Data for analysis:
***

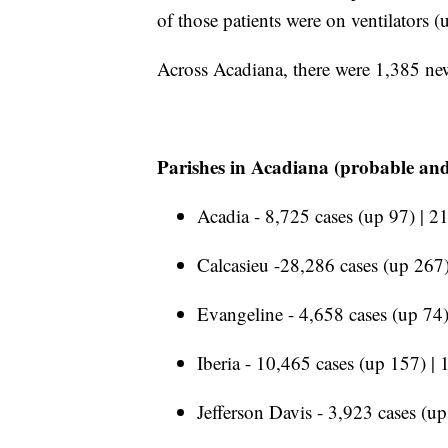
of those patients were on ventilators 
Across Acadiana, there were 1,385 ne
Parishes in Acadiana (probable and
Acadia - 8,725 cases (up 97) | 2
Calcasieu -28,286 cases (up 267)
Evangeline - 4,658 cases (up 74)
Iberia - 10,465 cases (up 157) |
Jefferson Davis - 3,923 cases (up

***

Exercise objective: The answer should be exactly the lines from the one that contains "Acadia - 8,725 cases (up 97) | 2" through the end of the entries, both ends included, and nothing besides.

Exercise output:
Acadia - 8,725 cases (up 97) | 2
Calcasieu -28,286 cases (up 267)
Evangeline - 4,658 cases (up 74)
Iberia - 10,465 cases (up 157) |
Jefferson Davis - 3,923 cases (up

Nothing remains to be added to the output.